3rd Governor of Apurímac
- In office January 1, 2007 – December 31, 2010
- Preceded by: Rosa Suárez Aliaga
- Succeeded by: Elías Segovia Ruiz

Personal details
- Born: 12 June 1953 (age 72) Andahuaylas, Apurímac, Peru
- Party: Frente Popular Llapanchik Popular Alliance (2015-2016)
- Alma mater: Universidad Nacional Mayor de San Marcos

= David Salazar (politician) =

Peruvian politician

David Abraham Salazar Morote is a Peruvian politician. He has served as Governor of the Apurímac Region from 2007 to 2010. In 2015, he was assigned to be part of Alan García's Popular Alliance presidential ticket with Lourdes Flores. García received 6% of the popular vote, dissolving the alliance.
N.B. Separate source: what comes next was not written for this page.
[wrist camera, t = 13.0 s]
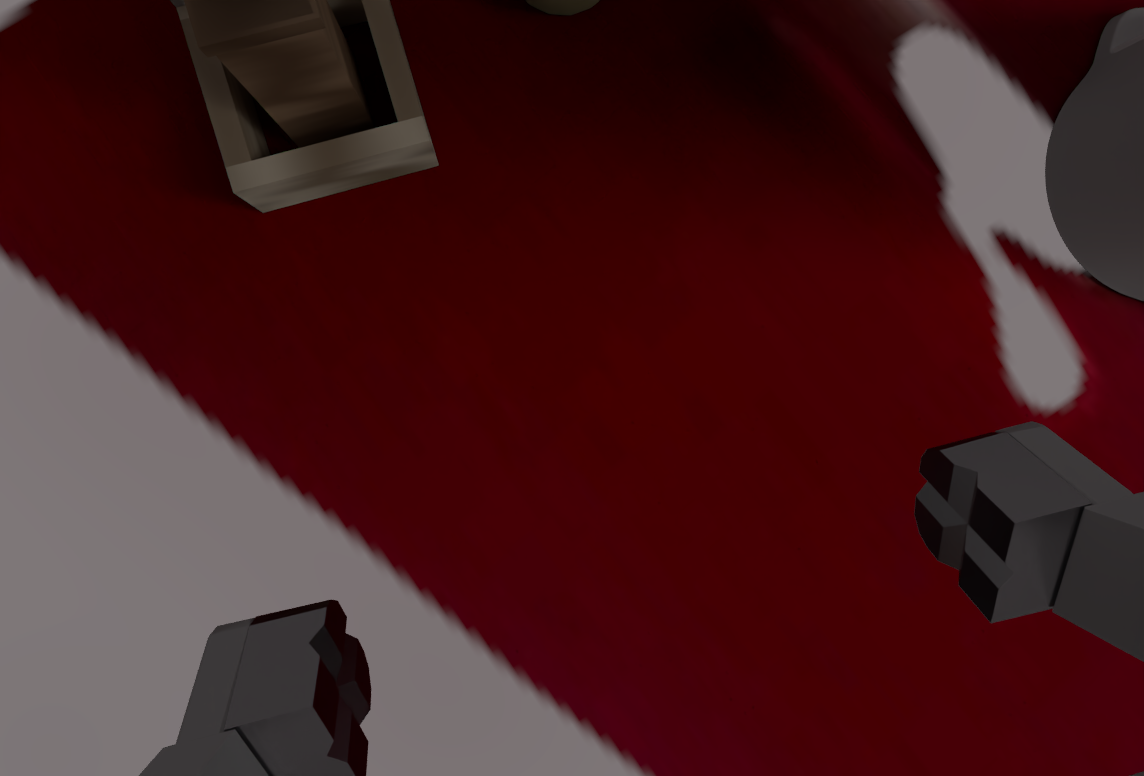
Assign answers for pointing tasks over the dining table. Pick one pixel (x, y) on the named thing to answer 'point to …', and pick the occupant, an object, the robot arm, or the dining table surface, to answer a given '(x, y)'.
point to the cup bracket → (325, 162)
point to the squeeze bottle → (562, 6)
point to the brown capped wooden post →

Salazar is also the leader of the regional movement "Frente Popular Llapanchik".

== Biography ==
He was born in the city of Talavera, Peru, on June 12, 1953. He completed his primary studies in the town of Ongoy and the city of Talavera. High school began in Andahuaylas and culminated in the Leoncio Prado Military College, in El Callao, in 1969. Between 1970 and 1982 he studied industrial engineering at the Universidad Nacional Mayor de San Marcos. He has developed his professional life in the public and private sectors.